- Passage provided -

────────────────

I skipped saying anything originally, because I don't comprehend it as estrangement because that basically had nothing to do with me, and of course, it's awkward to talk about because people (as you say) are bad at handling this or talking about it, plus they're going to slap an annoying label on one that almost invariably missed the point. So.

"Anna, 29, Estranged from Her Father Her Entire Life"

Ah ha, I did not know Anne Helen meant *that*. The nickel version is my mother met my father when she was a frosh in college and my father was senior and it was the middle of the Vietnam war. So she got pregnant, they got married (might have been the other way around), he went to grad school, she went along, and things continued in that vain for a few years. Whereupon he couldn't put up with her and there was a lot of yelling involved (that I mostly do not remember) so basically he split. Split the marriage, split his job, split town. (Divorce was still shocking then!) They worked out a divorce, she waved child support because she didn't want to deal with it. He came back a year or two later to take to his new place for a visit, stayed for a week, sent me home on a plane by himself, then wrote her a letter, ceding me for adoption to the man she had married and cutting contact, because contact would be bad for me, according to the university psych guy he consulted.

────────────────

- Dataset content -
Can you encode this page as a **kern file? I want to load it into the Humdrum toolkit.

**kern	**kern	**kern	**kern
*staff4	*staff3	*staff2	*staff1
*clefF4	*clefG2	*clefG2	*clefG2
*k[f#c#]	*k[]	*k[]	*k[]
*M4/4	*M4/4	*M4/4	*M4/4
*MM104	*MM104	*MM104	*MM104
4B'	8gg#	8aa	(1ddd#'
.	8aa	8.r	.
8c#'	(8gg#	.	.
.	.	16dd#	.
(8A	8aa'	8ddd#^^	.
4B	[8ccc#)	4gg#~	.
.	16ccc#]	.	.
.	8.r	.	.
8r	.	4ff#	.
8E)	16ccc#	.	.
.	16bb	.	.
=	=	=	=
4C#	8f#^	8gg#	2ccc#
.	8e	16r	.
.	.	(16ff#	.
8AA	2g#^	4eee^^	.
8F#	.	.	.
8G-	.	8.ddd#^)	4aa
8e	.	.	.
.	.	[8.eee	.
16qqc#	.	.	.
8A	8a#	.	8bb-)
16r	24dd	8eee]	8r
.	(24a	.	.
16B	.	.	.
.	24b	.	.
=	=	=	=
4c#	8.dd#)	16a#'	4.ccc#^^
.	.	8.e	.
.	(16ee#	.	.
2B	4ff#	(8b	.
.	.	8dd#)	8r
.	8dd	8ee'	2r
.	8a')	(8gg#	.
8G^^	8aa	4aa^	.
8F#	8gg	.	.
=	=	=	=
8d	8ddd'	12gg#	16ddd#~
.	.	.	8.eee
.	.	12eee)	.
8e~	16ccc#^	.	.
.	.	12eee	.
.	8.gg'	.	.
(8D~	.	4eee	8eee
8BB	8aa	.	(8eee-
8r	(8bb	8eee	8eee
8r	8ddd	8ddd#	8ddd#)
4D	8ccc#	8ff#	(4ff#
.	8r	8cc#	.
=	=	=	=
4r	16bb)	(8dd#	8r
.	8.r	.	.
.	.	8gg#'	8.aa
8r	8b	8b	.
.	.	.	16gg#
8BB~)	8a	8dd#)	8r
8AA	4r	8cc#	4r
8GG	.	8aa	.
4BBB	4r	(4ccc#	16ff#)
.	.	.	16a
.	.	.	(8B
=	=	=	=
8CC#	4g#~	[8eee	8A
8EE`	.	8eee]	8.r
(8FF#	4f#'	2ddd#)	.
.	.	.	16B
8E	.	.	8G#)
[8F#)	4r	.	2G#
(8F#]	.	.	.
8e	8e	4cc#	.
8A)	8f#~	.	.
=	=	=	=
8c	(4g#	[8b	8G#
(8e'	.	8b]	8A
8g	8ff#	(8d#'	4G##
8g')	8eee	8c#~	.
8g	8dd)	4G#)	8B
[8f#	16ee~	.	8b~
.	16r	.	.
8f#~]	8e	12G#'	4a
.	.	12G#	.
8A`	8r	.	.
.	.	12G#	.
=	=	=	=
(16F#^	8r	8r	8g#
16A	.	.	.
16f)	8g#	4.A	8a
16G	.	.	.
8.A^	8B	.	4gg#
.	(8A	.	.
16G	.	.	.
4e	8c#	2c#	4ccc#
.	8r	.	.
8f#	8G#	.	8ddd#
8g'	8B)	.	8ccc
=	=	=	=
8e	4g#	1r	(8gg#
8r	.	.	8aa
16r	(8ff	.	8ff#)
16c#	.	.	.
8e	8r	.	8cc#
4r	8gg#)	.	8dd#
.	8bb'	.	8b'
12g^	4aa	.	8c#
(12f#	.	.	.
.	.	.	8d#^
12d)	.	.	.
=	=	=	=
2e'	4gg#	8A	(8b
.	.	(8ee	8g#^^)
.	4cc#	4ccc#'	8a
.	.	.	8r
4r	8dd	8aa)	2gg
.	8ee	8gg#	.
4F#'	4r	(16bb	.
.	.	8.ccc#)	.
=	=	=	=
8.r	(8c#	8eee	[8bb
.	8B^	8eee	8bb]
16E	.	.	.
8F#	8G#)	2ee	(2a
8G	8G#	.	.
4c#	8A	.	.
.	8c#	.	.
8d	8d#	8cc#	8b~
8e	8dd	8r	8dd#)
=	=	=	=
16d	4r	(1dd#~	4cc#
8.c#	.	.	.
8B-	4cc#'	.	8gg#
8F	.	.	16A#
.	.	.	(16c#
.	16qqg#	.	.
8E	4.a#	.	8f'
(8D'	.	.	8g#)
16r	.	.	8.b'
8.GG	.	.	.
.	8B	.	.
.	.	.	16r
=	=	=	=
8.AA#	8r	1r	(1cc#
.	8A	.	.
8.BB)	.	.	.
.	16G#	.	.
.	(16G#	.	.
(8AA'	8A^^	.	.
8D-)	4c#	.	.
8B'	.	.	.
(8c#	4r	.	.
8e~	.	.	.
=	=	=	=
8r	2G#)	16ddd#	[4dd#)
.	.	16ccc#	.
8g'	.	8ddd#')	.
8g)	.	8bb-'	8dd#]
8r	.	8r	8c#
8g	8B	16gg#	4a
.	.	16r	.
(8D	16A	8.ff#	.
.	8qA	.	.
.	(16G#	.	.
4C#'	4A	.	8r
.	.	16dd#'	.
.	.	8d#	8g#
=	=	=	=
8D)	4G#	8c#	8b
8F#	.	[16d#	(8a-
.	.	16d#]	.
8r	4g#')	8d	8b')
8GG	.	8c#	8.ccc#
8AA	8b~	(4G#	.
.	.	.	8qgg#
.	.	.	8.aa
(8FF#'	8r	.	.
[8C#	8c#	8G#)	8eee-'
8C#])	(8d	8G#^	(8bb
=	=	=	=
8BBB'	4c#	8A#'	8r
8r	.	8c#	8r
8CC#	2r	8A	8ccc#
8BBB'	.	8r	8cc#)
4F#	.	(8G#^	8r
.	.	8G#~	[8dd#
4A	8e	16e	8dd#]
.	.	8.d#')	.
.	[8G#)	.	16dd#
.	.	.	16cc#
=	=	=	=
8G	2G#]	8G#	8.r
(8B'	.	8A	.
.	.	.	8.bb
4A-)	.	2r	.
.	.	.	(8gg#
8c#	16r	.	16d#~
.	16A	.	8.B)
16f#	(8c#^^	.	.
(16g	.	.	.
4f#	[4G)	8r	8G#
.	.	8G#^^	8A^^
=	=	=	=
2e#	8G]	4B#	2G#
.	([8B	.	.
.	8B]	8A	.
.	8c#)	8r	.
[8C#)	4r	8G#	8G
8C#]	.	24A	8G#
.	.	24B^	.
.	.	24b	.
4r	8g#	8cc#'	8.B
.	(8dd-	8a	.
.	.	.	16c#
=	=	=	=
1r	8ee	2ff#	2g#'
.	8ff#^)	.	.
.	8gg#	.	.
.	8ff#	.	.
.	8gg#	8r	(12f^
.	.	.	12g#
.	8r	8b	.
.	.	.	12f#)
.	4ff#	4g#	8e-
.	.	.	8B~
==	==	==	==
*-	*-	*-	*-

────────────────

- Required action 1 -
In the personal account of estrangement from a father, what year of college was each parent in when they met?
- Required action 2 -
The personal account of estrangement from a father says the father "split" more than one thing. List everything it names.
- Required action 3 -
Write the next part of the personal account of estrangement from a father, starting after its final sentence.
The entries come from a separate source and are not part of the personal account.

- Answer box 1 -
The mother was a freshman and the father was a senior.

- Answer box 2 -
The marriage, his job, and town.

- Answer box 3 -
Haven't seen him since. I did check up on him this last decade for reasons of pure curiosity and he was alive, still with his wife and his three/four adopted kids (he adopted her kids). Put it aside and haven't and won't say anything else. (As I said, it was pure curiosity.) I have been very slightly worried he'd drop into one of those old dude nostalgia things and try and contact me; that would be creepy.

My step-dad (not the man who adopted me) is a great guy that I have always thought highly of, to the point of telling my mother she lucked into him and she should thank god for it. That took care of the 'father figure' angle, en passant.

The crappy part is not the loss of my biological father, it's that, for whatever reasons, I wound up severed from his sisters (my aunts) and his mother (my other grandmother) at the same time. But I don't want to be forced to go into some long-winded explanation of my life talking to them (or be forced into defending my mother, or forced into ripping on her), or being dragged into talking to him. All that offers is the prospect of a truly annoying can of worms; *I* didn't do it, it wasn't my idea, I made no one do anything, and I don't see why I should have to carry my relatives' emotional/mental/social/moral/monetary burdens for them, when I have spent a large chunk of my life doing that already.

I mean, yeesh.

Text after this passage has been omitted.